Doug Fridsma, MD, director of the ONC’s Office of Science and Technology, likes to tell his staff: “If we’re going to make mistakes, lets make new ones; let's not make old ones.” Fridsma, a former Mayo Clinic internist in Arizona, told attendees at the 2013 Government Health IT Conference that his office has several goals in fueling health IT innovation – not as a creator, but as a curator.

Gathering IT developers and stakeholders at a sort of technical roundtable, the Office of Science and Technology has helped reduce the time it takes to develop and implement technical specifications from between three to five years to between six to 12 months, Fridsma said.

Through that office and the ONC’s Standards & Interoperability Framework, Fridsma is trying to encourage the health IT and standards communities to develop systems with an eye toward the future.

[See also: Fridsma highlights doubling of digital docs.]

“We have to think about where we are now and where we need to go to,” Fridsma said. Today’s current systems are “tomorrow’s legacy systems.”

The Office of Standards and Technology has focused on fostering innovation with the recognition that there’s “going to be some heterogeneity,” Fridsma said. “Health information exchange is not one-size-fits-all.”

Charged with supporting the harmonization of interoperability, Fridsma sees the ONC’s standards work as gathering, enabling, curating and supporting. “Our job is not to determine what the solution is, but to define what success should look like.”

With the U.S. healthcare system on the trajectory of mass digitization within the next decade, Fridsma said he thinks it’s s ripe time for the development of novel health data uses.

[See also: Onward and upward: ONC to automate Blue Button.]

“Once we start exchanging the information, we can start using it in interesting ways,” he said.

The Standards & Interoperability Framework’s Query Health initiative is identifying standards and services that would allow distributed population health queries to certified EHRs or HIEs – with the aim, Fridsma said, of “bringing the question to the data, rather than the data to the question.”

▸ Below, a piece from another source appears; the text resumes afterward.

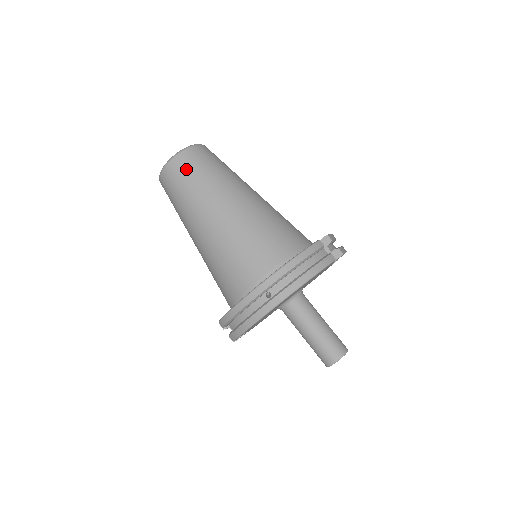
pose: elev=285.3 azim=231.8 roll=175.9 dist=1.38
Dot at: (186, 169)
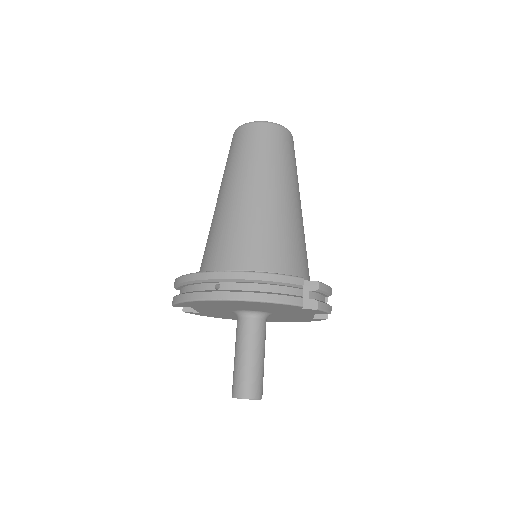
Dot at: (253, 138)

The Query Health initiative is part of the larger goals of the ONC, often articulated by Farzad Mostashari, MD, to not only help providers manage their data digitally but to use it to improve collective medical knowledge.

Query Health, which has a pilot program in New York, is envisioned as a technology that would help automate and possibly expand the datasets for comparative effectiveness research and also help improve disease outbreak monitoring.

Another initiative with evolving technical standards under the Office of Science and Technology’s wing is the Structured Data Capture project, which is working on specifications for merging one set of structured EHR data with another comparable set.

“Wouldn’t it be great if EHR data could be used for clinical research?” Fridsma asked. “We’ve made tremendous advances in pediatric oncology because 70 to 80 percent of children cancer patients are part of clinical trials.”

Only about 4 percent of adult cancer patients participate in clinical trials, but Fridsma thinks that number could grow, or at least that more patients could be contributing their health data to research, if not participating in experimental therapy trials.

“If we could double participation in clinical research," Frisdma said, "think about how much we could learn.”